◆ PASSAGE SHOWN:
*** Begin section ***
Studio album by Robert Cray
- Released: 1993
- Recorded: Studio D (Sausalito, California)
- Genre: Blues
- Length: 47:37
- Label: Mercury
- Producer: Robert Cray

Robert Cray chronology
| I Was Warned (1992) | Shame + A Sin (1993) | Some Rainy Morning (1995) |

= Shame + A Sin =

Shame + A Sin is an album by the American musician Robert Cray. It was released in 1993 by Mercury Records.

==Production==
The album was produced by Cray. "You're Gonna Need Me" is a cover of the Albert King song, and features a guest appearance by Albert Collins on guitar.

==Critical reception==

The Indianapolis Star noted that "Cray uses the blues to inspire, strike an attitude and, gee, even have some fun." The Calgary Herald deemed the album "still more downtown professional than lunch-bucket working class."
*** End section ***
◆ RECORDS:
*** Begin section ***
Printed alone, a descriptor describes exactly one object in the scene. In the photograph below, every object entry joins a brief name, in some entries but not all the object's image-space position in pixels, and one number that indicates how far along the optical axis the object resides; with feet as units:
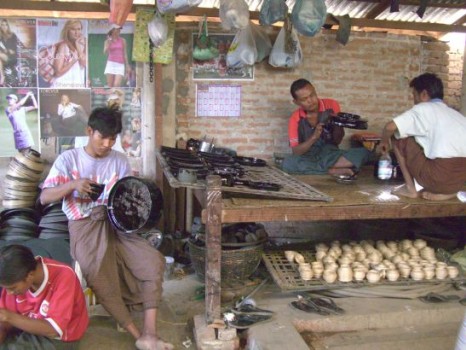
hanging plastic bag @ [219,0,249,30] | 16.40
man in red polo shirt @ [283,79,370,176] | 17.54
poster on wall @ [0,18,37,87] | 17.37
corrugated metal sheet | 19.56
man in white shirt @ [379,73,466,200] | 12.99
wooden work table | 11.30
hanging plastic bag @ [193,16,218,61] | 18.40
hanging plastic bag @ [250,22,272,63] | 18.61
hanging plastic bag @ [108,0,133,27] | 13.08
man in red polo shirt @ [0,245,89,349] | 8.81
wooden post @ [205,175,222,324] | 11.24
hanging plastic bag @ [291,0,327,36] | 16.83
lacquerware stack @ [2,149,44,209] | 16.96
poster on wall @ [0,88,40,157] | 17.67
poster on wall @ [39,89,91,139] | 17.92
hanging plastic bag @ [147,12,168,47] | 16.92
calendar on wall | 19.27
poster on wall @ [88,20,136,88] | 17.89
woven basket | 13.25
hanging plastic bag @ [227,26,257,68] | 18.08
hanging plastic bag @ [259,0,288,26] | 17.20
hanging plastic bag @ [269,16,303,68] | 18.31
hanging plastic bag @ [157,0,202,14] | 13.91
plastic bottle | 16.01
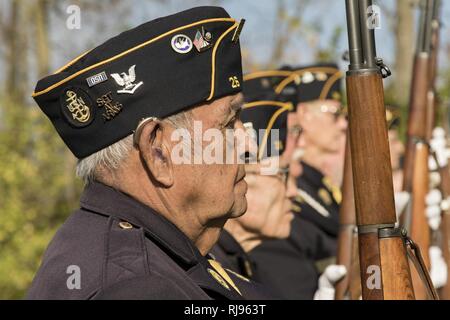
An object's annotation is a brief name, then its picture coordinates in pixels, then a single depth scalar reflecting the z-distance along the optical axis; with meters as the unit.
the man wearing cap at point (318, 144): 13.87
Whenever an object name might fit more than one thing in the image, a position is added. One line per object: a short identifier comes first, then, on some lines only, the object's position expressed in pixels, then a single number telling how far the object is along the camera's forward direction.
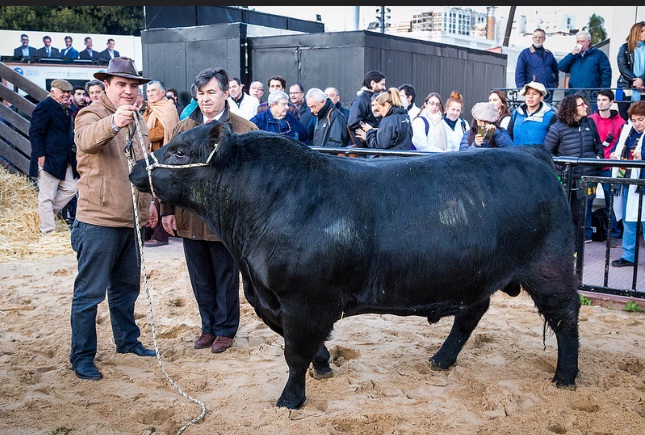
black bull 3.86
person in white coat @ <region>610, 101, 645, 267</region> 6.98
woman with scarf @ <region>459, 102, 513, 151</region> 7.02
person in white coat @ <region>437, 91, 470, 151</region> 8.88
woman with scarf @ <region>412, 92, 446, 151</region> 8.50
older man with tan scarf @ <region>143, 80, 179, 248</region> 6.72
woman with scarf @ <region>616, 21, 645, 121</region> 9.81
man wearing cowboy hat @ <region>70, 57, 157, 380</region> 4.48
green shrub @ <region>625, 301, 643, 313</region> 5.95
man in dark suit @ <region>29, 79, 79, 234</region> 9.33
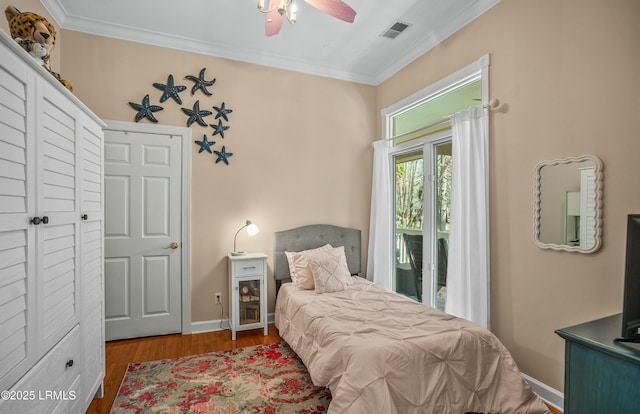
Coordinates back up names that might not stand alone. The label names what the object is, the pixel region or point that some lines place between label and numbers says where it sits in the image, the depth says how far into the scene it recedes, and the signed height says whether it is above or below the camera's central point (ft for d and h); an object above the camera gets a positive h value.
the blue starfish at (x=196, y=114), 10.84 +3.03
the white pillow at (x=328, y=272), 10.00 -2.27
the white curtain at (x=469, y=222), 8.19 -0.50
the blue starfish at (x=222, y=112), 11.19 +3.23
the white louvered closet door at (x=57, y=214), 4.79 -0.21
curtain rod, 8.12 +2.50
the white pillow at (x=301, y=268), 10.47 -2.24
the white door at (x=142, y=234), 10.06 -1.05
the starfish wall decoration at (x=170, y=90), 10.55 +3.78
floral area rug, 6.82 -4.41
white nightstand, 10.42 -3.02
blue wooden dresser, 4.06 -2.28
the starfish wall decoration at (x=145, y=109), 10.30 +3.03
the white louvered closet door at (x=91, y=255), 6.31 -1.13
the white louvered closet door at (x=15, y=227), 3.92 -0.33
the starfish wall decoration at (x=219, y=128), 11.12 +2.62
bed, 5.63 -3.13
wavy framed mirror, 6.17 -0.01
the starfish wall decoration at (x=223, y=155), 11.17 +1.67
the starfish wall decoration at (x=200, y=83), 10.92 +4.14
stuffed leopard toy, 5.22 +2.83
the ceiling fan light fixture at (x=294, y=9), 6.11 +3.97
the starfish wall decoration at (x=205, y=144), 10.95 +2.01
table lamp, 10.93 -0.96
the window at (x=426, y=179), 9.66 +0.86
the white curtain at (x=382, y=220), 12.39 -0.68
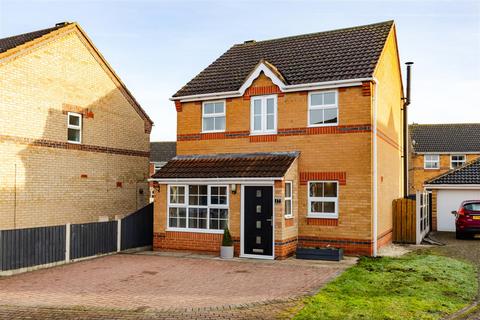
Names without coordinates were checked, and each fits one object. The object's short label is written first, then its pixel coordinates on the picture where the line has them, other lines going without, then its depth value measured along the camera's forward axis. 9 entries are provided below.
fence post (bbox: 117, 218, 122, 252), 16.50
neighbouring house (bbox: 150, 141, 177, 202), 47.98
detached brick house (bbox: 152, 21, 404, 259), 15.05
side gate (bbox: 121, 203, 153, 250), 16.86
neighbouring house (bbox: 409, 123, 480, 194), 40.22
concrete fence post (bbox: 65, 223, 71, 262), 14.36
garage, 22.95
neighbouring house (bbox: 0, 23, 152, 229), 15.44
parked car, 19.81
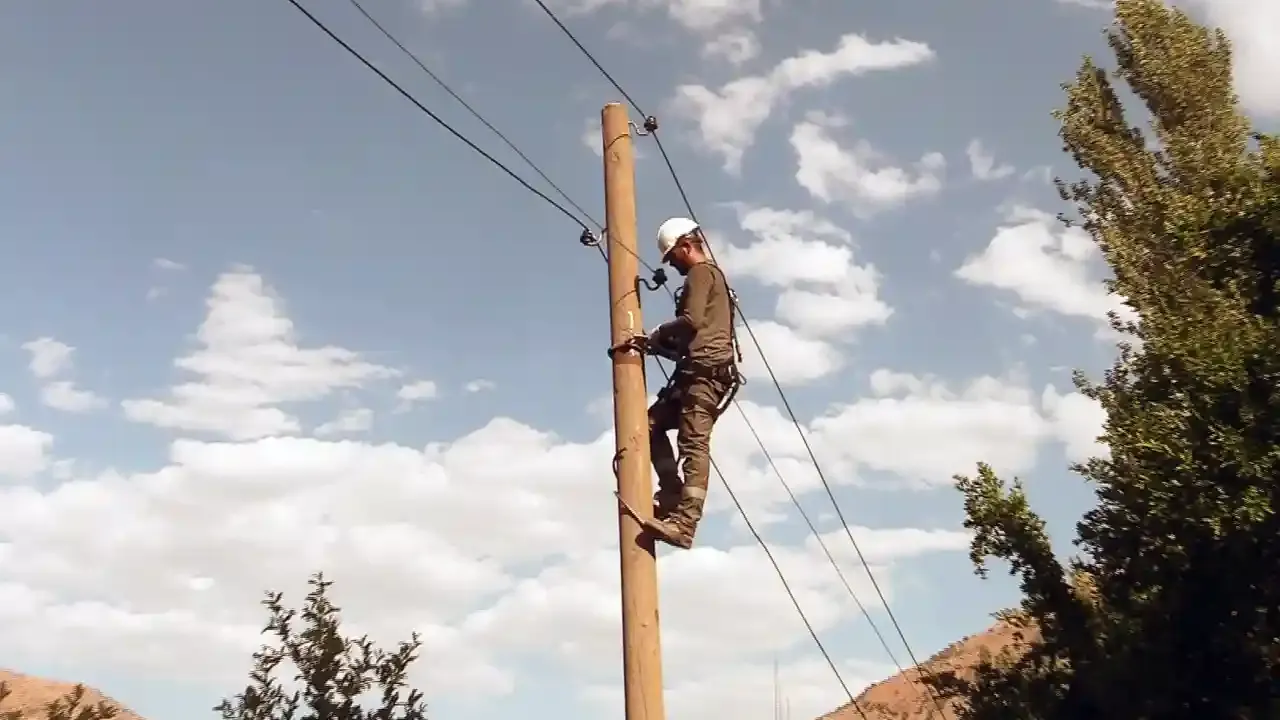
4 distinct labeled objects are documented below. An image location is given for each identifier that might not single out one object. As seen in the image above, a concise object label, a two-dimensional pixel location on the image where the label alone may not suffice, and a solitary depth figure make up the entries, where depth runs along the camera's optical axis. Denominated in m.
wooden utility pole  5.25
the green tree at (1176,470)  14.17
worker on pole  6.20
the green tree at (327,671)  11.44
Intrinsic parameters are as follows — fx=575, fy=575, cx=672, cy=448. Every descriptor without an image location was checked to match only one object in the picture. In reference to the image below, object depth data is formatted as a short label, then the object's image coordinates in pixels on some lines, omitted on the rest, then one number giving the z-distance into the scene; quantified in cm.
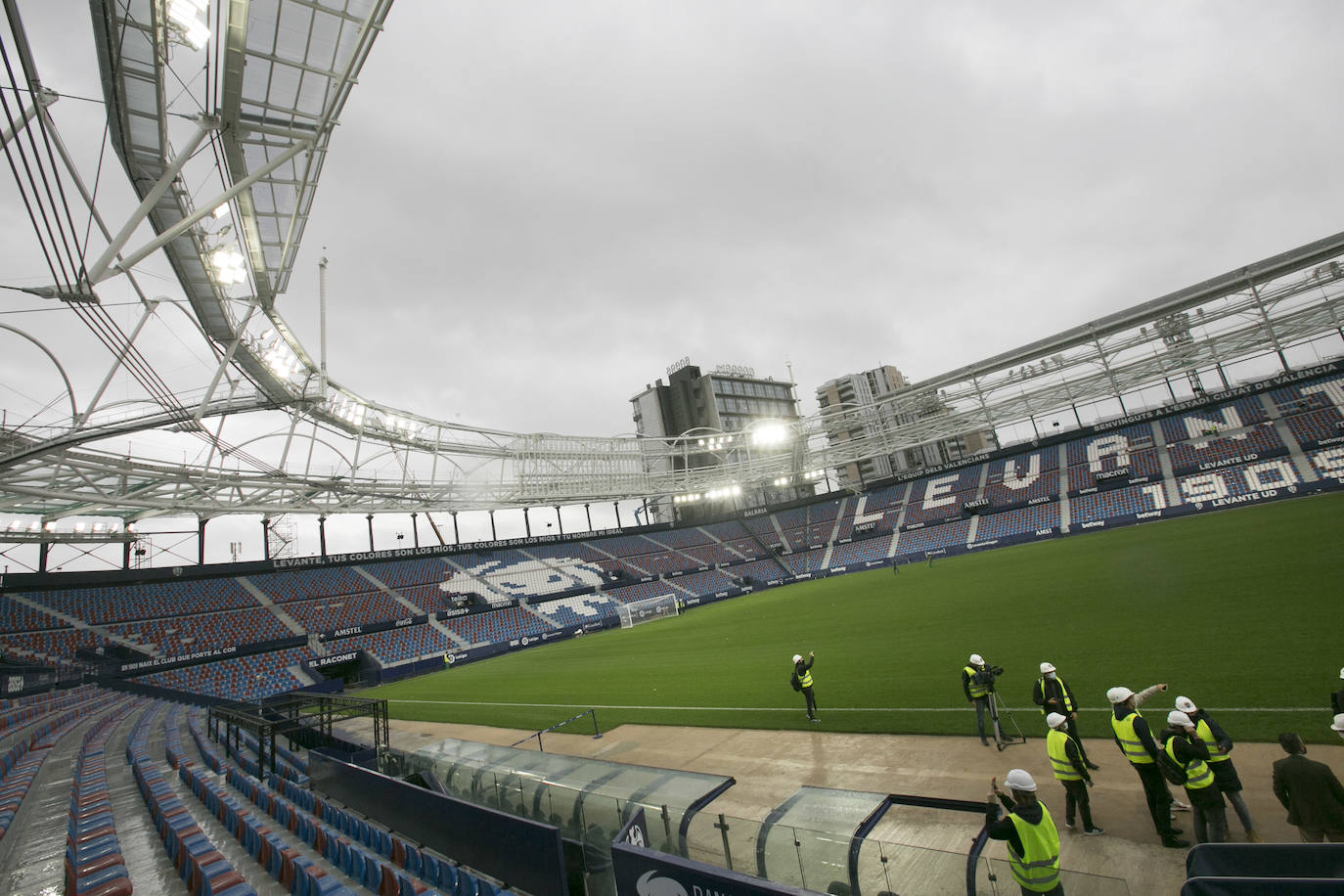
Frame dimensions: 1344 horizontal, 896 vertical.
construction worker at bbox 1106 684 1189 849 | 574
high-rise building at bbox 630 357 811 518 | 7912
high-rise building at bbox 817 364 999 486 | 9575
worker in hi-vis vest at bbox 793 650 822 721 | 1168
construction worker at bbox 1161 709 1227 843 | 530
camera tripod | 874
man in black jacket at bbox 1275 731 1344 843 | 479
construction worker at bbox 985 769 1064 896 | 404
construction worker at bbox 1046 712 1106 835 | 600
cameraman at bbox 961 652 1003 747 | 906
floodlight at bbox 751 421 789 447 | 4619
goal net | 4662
*** End section ***
◆ WHAT THIS EXERCISE ASKS:
(A) Please translate this sentence from the article about the album Shame + A Sin into Spanish: "It was released in 1993 by Mercury Records."
(B) Carry on the article about the album Shame + A Sin from the point where it stops.

◆ ANSWERS TO THE EXERCISES:
(A) Fue lanzado en 1993 por Mercury Records.

(B)
Professional ratings
Review scores
| Source | Rating |
| AllMusic | Star |
| Calgary Herald | B+ |
| The Indianapolis Star | Star |
| The Penguin Guide to Blues Recordings | Star |

==Track listing==
All tracks composed by Robert Cray; except where indicated
1. "1040 Blues"- 5:04
2. "Some Pain, Some Shame" - 4:30
3. "I Shiver"- 5:12
4. "You're Gonna Need Me" (Albert King) - 3:38
5. "Don't Break This Ring" - 4:55
6. "Stay Go" (Cray, Jim Pugh, Karl Sevareid) - 3:38
7. "Leave Well Enough Alone" - 5:20
8. "Passing By" - 5:12
9. "I'm Just Lucky That Way" (Rick Estrin, Jim Pugh, Donnie Woodruff) - 4:00
10. "Well I Lied" (Kevin Hayes, Chris Hayes) - 2:49
11. "Up and Down" (Cray, Jim Pugh) - 6:39

==Credits==
- Robert Cray – vocals, guitar
- Jim Pugh – keyboards
- Karl Sevareid – bass
- Kevin Hayes – drums
- Edward Manion – tenor saxophone, baritone saxophone
- Mark Pender – trumpet
- Albert Collins - guitar on "You’re Gonna Need Me"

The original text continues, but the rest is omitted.